In 2012, when Disney completed its $450 million buyout of Indian conglom UTV, there was concern in Indian filmmaking circles that the company’s motion picture arm would abandon edgy pics like the sex, drugs and alcohol-soaked “Dev. D” in favor of family-friendly fare. Siddharth Roy Kapur, managing director of studios for Disney UTV, put an immediate kibosh to such talk. “We will continue to make the kind of movies we always (have),” he said, noting that UTV product would be branded as such, while a separate slate of films with Mouse branding would cleave to family values.

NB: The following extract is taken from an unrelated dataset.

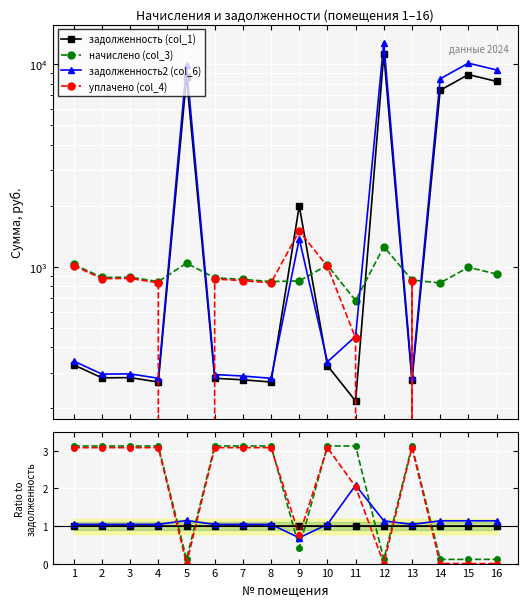

How many intersections are there between уплачено (col_4) and задолженность2 (col_6)?

5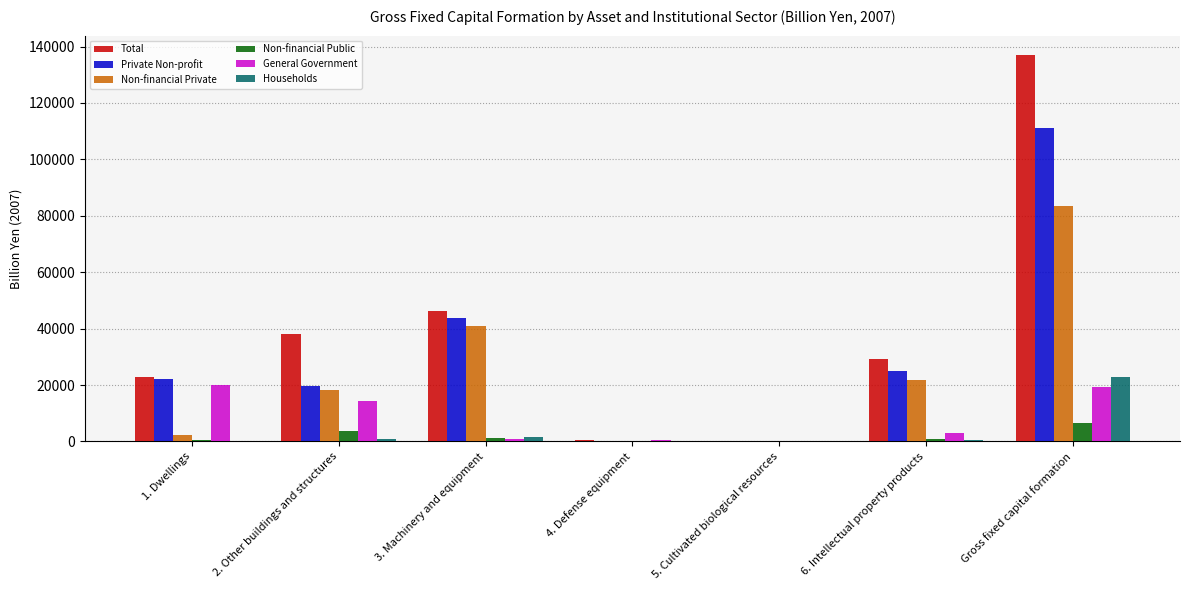

What is the sum of all Households values?

26021.8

The combined box office of Disney UTV’s five 2013 releases so far is more than $45 million, including directing duo Abbas-Mustan’s Hindi-language “Race 2,” starring Anil Kapoor and Deepika Padukone, which collected $22 million globally. In 2011-12, its last year of trading before the company delisted from the Bombay Stock Exchange in the wake of the Disney buyout, gross revenues were $78.5 million.

Kapur attributes Disney UTV’s success to a genre-agnostic strategy that focuses on helmers: “There are certain studios that are star-led, but we are director-led,” says the studio m.d., who recently married Bollywood star Vidya Balan. “We decide which director we want to work with and what stories they want to tell, and everything else follows.”

Kapur, 38, grew up loving movies, and always knew he would end up in the biz. (His brothers, Kunaal and Aditya , are an actor-director and actor, respectively.)

After earning his MBA from Jamnalal Bajaj Institute of Management Studies, Kapur learned marketing and brand management at Proctor & Gamble. In 1999, he joined Rupert Murdoch’s Star TV group as a strategic planner, helping to launch one of the channel’s biggest successes, soap opera “Kyunki saas bhi kabhi bahu thi,” before being promoted to head of marketing for Southeast Asia.

In 1994, Kapur met Ronnie Screwvala, co-founder of UTV, a leading TV content producer. When UTV was looking to expand into film distribution in 2004, Screwvala called Kapur to see if he was interested in starting a studio.

Though UTV has co-produced Hollywood films like “The Happening” and “ExTerminators,” its mandate as part of the Disney family is to produce films in the Hindi, Tamil, Telugu and Malayalam languages for the Indian subcontinent and the 30 millionstrong South Asian diaspora.

There are plans to use the global Disney network to enhance worldwide distribution of Disney UTV films. “There is a massive amount of writing, directing and acting talent out there waiting to be tapped into and it is up to us to go out and tap them.”